Repeat all of the data below word for word, keeping no images.

**Exercise data:**
• • • • • • •
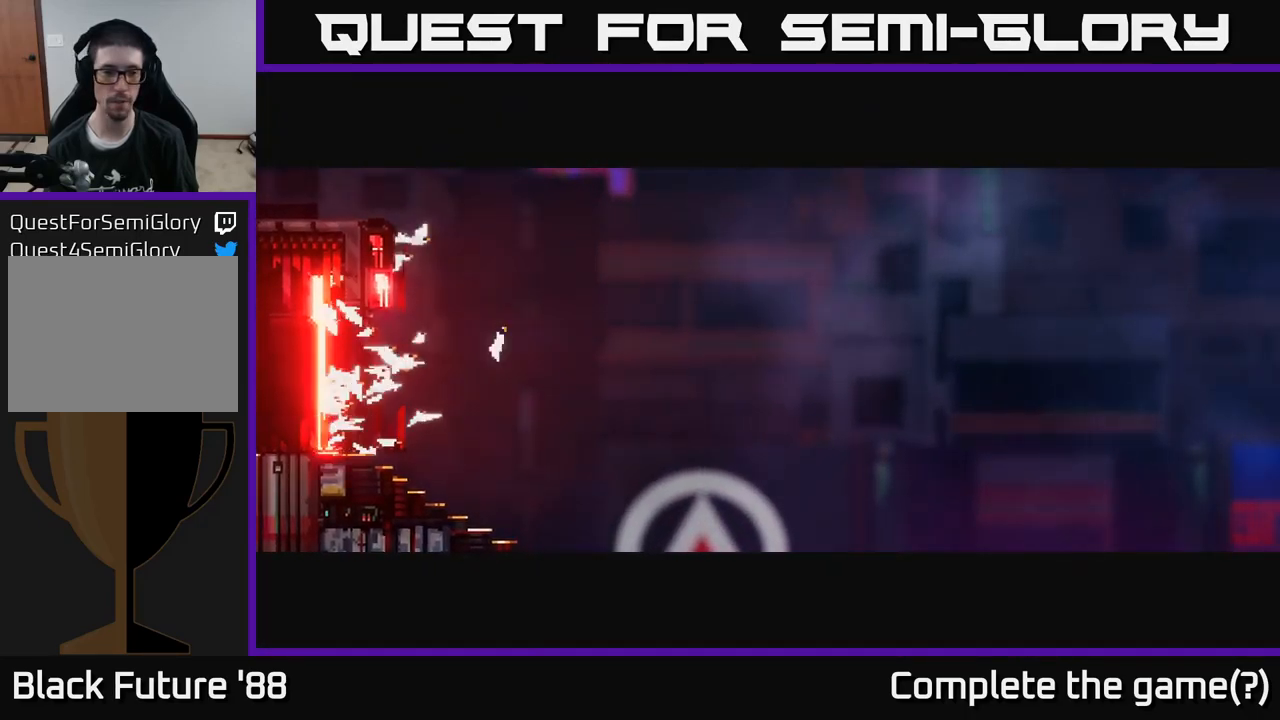
{"buttons": [], "left_stick": "center", "right_stick": "center", "events": [[33, "right_stick", "center"]]}
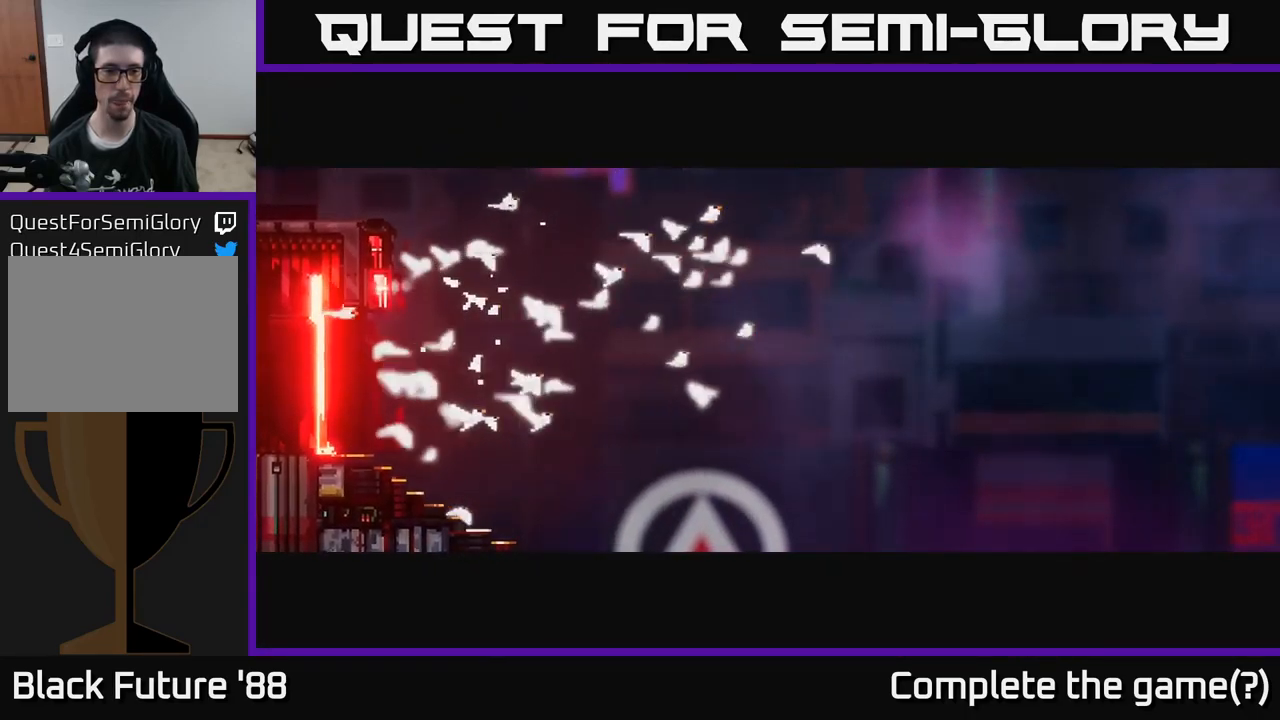
{"buttons": [], "left_stick": "center", "right_stick": "center", "events": []}
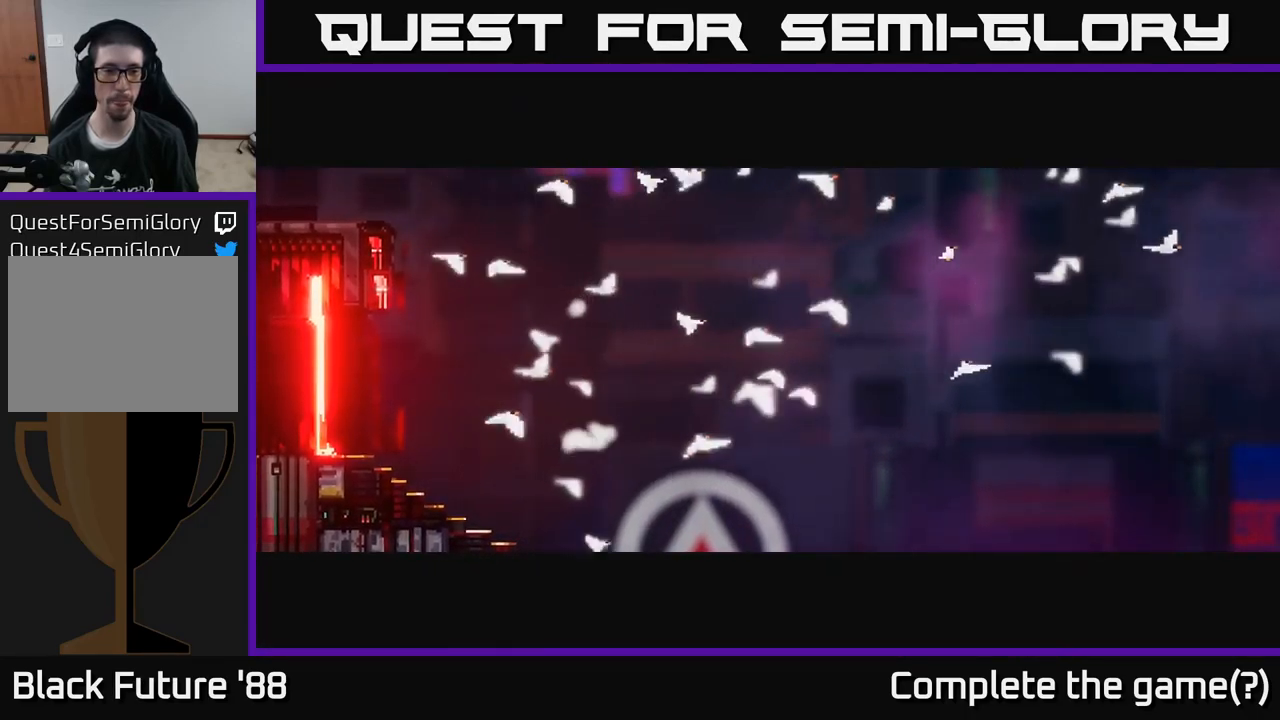
{"buttons": [], "left_stick": "left", "right_stick": "center", "events": [[450, "left_stick", "left"]]}
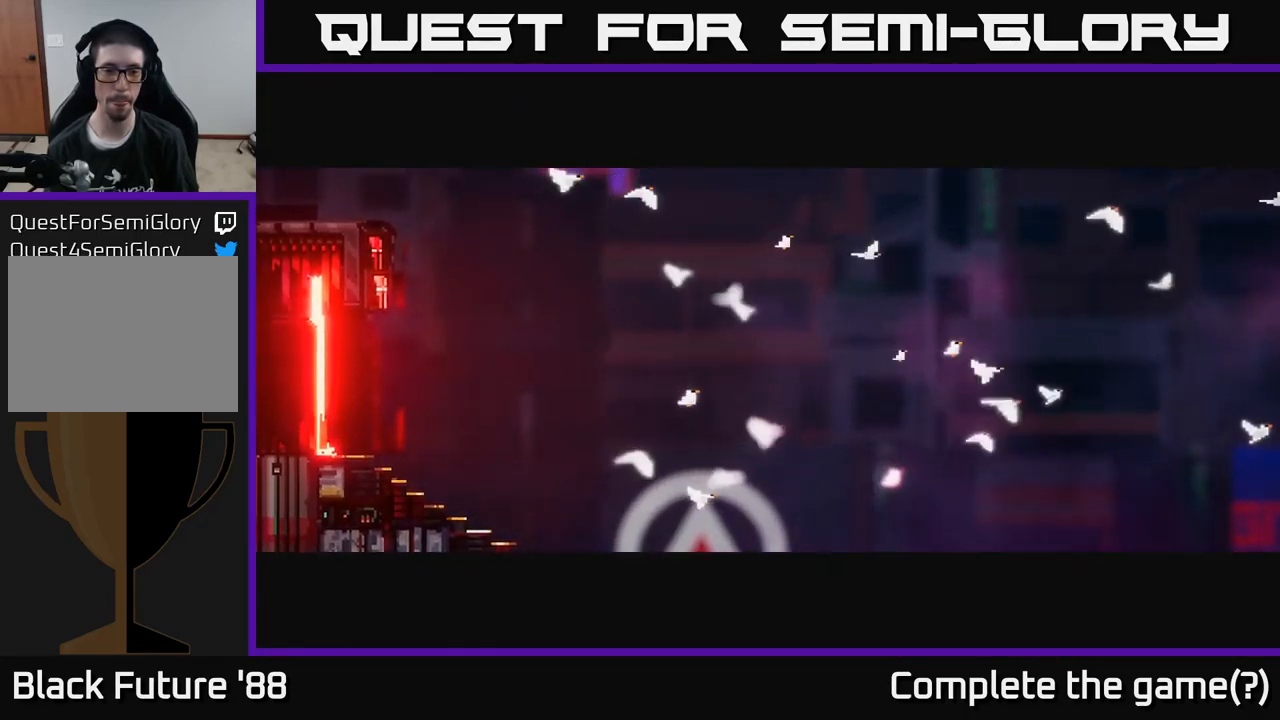
{"buttons": [], "left_stick": "center", "right_stick": "right", "events": [[167, "right_stick", "up-right"], [383, "right_stick", "right"], [417, "left_stick", "center"]]}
• • • • • • •
**Solution to this exercise:**
{"buttons": [], "left_stick": "center", "right_stick": "center", "events": [[33, "right_stick", "center"]]}
{"buttons": [], "left_stick": "center", "right_stick": "center", "events": []}
{"buttons": [], "left_stick": "left", "right_stick": "center", "events": [[450, "left_stick", "left"]]}
{"buttons": [], "left_stick": "center", "right_stick": "right", "events": [[167, "right_stick", "up-right"], [383, "right_stick", "right"], [417, "left_stick", "center"]]}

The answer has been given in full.